> [Brief]
Please repeat each line below exactly, with no images in the copy.

> [Data to use]

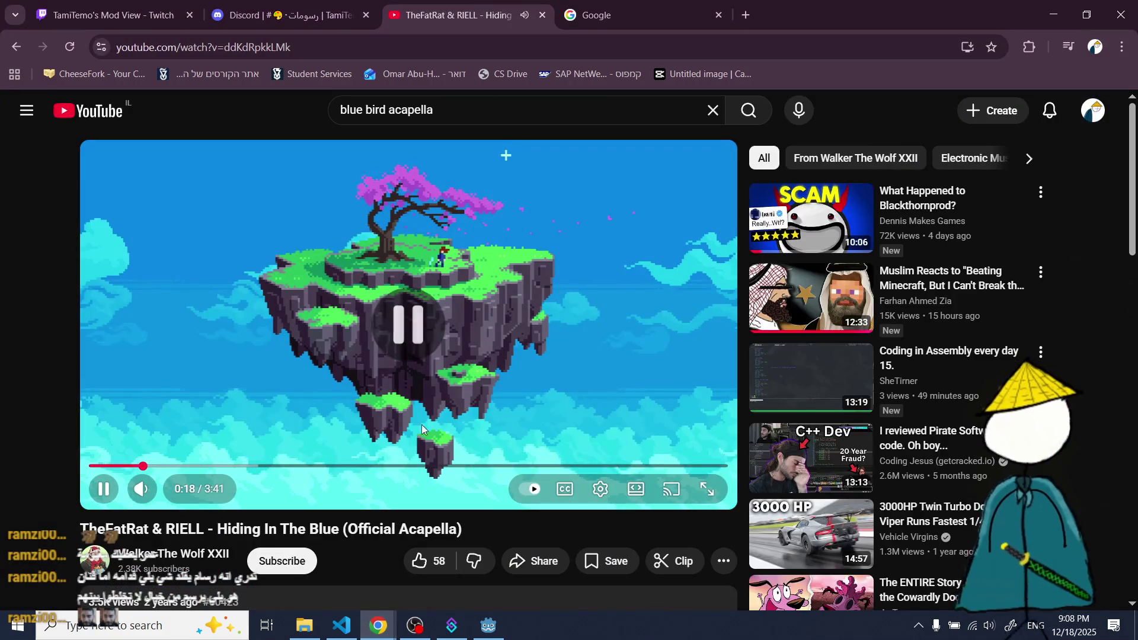
- Go back several pages and start a recommended Arabic recitation video from the sidebar
{"action": "left_click", "coordinate": [2, 49]}
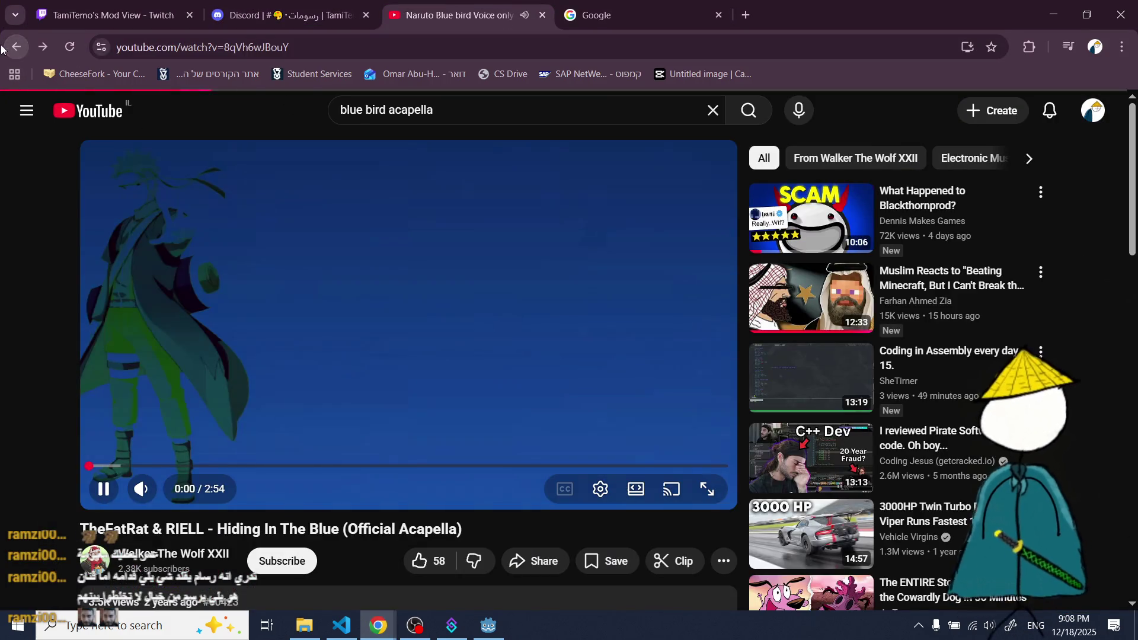
{"action": "left_click", "coordinate": [1, 49]}
{"action": "left_click", "coordinate": [2, 48]}
{"action": "left_click", "coordinate": [2, 48]}
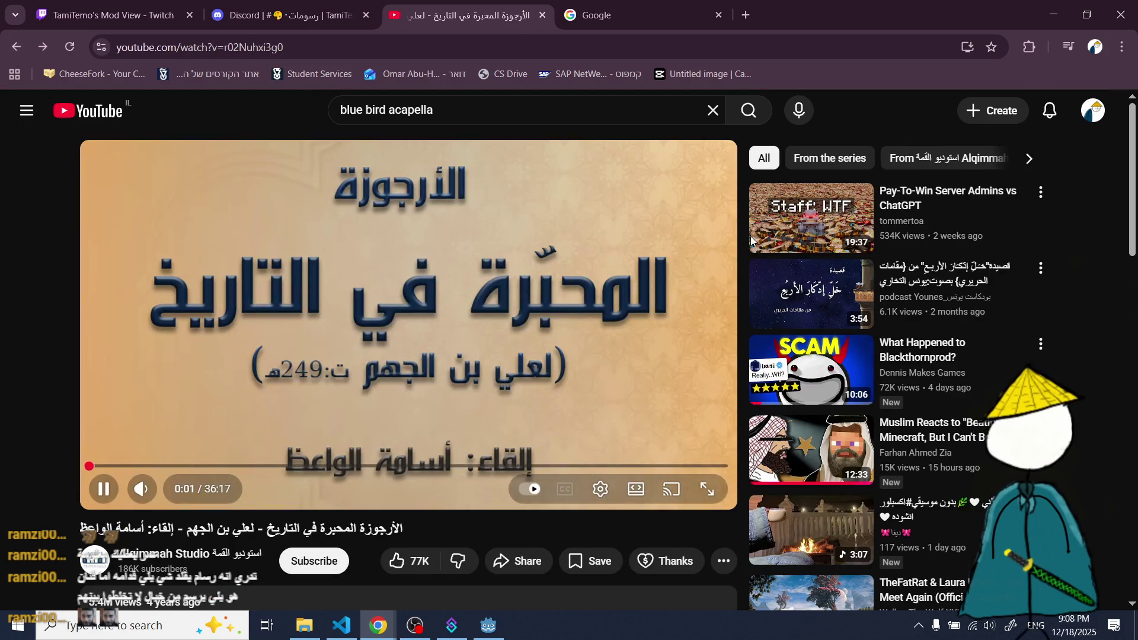
{"action": "scroll", "scroll_direction": "down", "scroll_amount": 3}
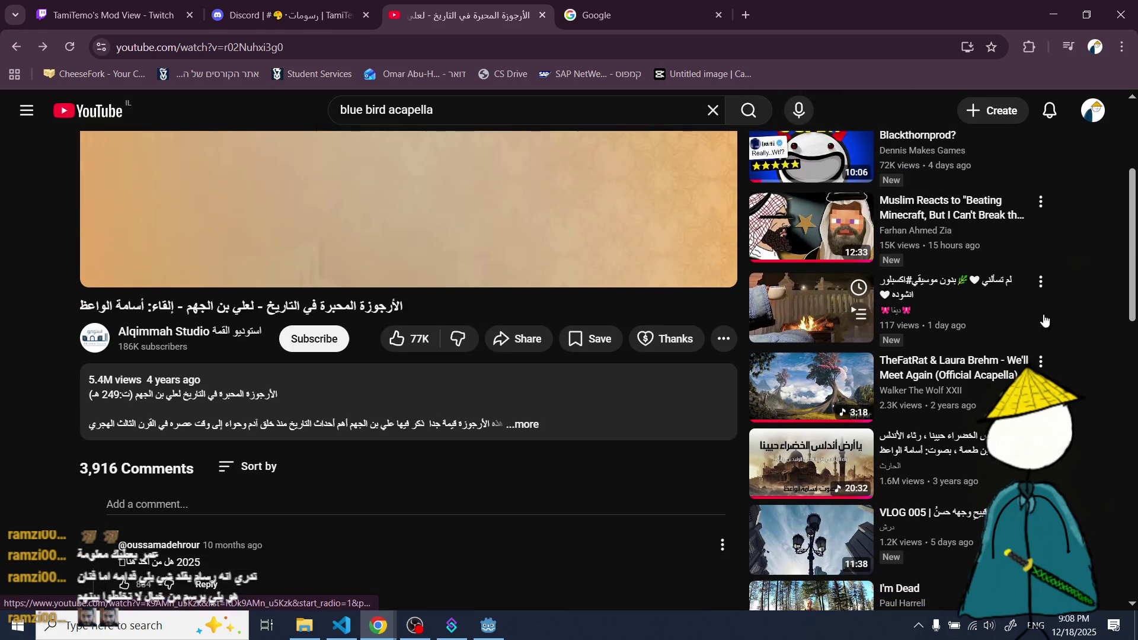
{"action": "left_click", "coordinate": [750, 487]}
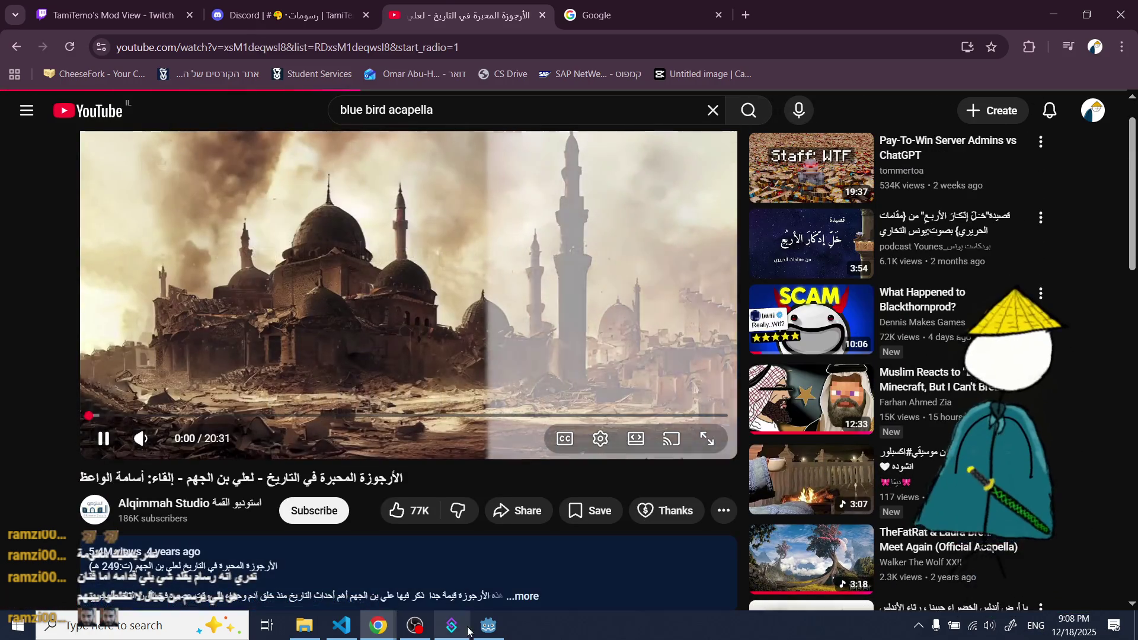
{"action": "left_click", "coordinate": [489, 626]}
- Orbit around the armchair and select the SofaChair
{"action": "left_click_drag", "start_coordinate": [586, 357], "coordinate": [482, 350]}
{"action": "scroll", "scroll_direction": "down", "scroll_amount": 3}
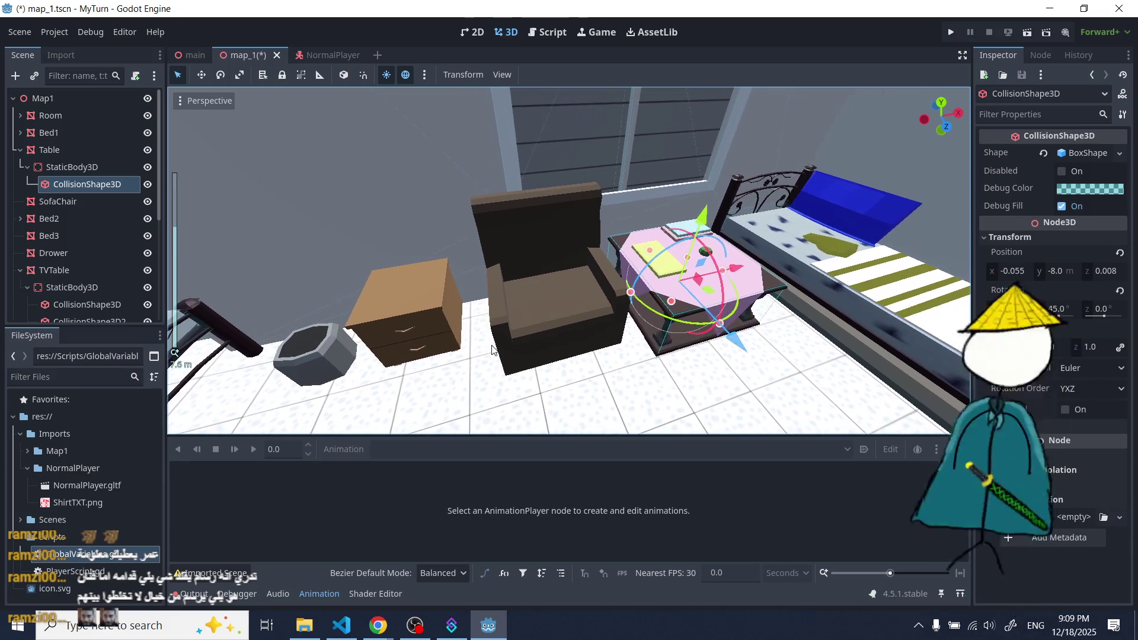
{"action": "left_click_drag", "start_coordinate": [488, 346], "coordinate": [456, 323]}
{"action": "left_click", "coordinate": [546, 322]}
{"action": "scroll", "scroll_direction": "up", "scroll_amount": 3}
- Undo a stray CollisionShape3D, then search 'stat' and add a StaticBody3D under the SofaChair
{"action": "left_click", "coordinate": [14, 77]}
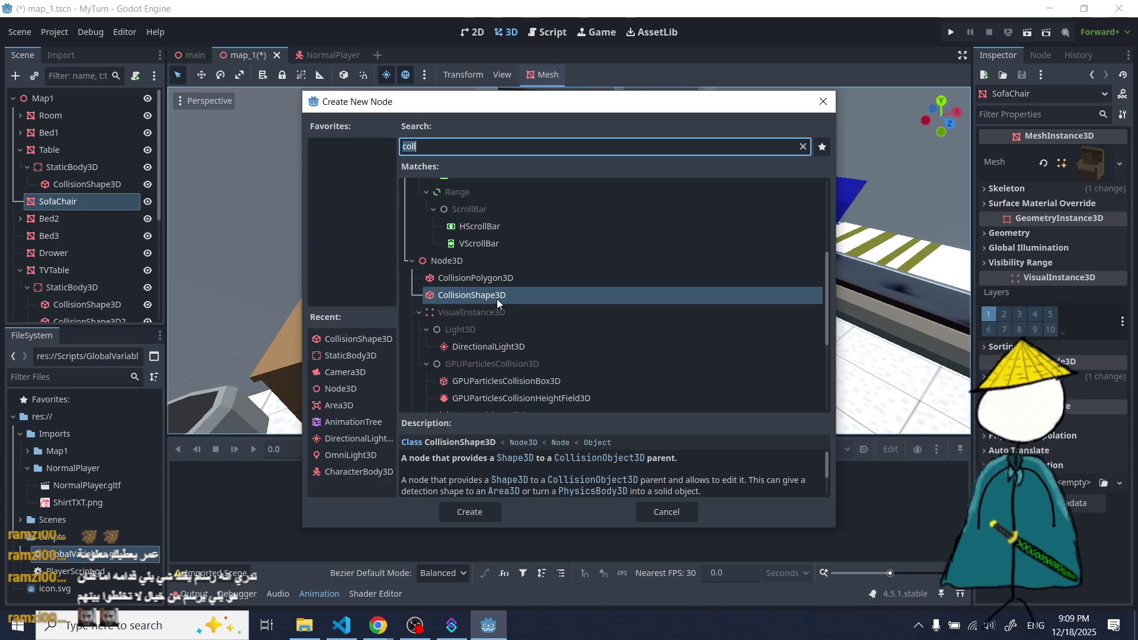
{"action": "double_click", "coordinate": [497, 299]}
{"action": "key", "text": "ctrl+z"}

> [Result below]
- Go back several pages and start a recommended Arabic recitation video from the sidebar
{"action": "left_click", "coordinate": [2, 49]}
{"action": "left_click", "coordinate": [1, 49]}
{"action": "left_click", "coordinate": [2, 48]}
{"action": "left_click", "coordinate": [2, 48]}
{"action": "scroll", "scroll_direction": "down", "scroll_amount": 3}
{"action": "left_click", "coordinate": [750, 487]}
{"action": "left_click", "coordinate": [489, 626]}
- Orbit around the armchair and select the SofaChair
{"action": "left_click_drag", "start_coordinate": [586, 357], "coordinate": [482, 350]}
{"action": "scroll", "scroll_direction": "down", "scroll_amount": 3}
{"action": "left_click_drag", "start_coordinate": [488, 346], "coordinate": [456, 323]}
{"action": "left_click", "coordinate": [546, 322]}
{"action": "scroll", "scroll_direction": "up", "scroll_amount": 3}
- Undo a stray CollisionShape3D, then search 'stat' and add a StaticBody3D under the SofaChair
{"action": "left_click", "coordinate": [14, 77]}
{"action": "double_click", "coordinate": [497, 299]}
{"action": "key", "text": "ctrl+z"}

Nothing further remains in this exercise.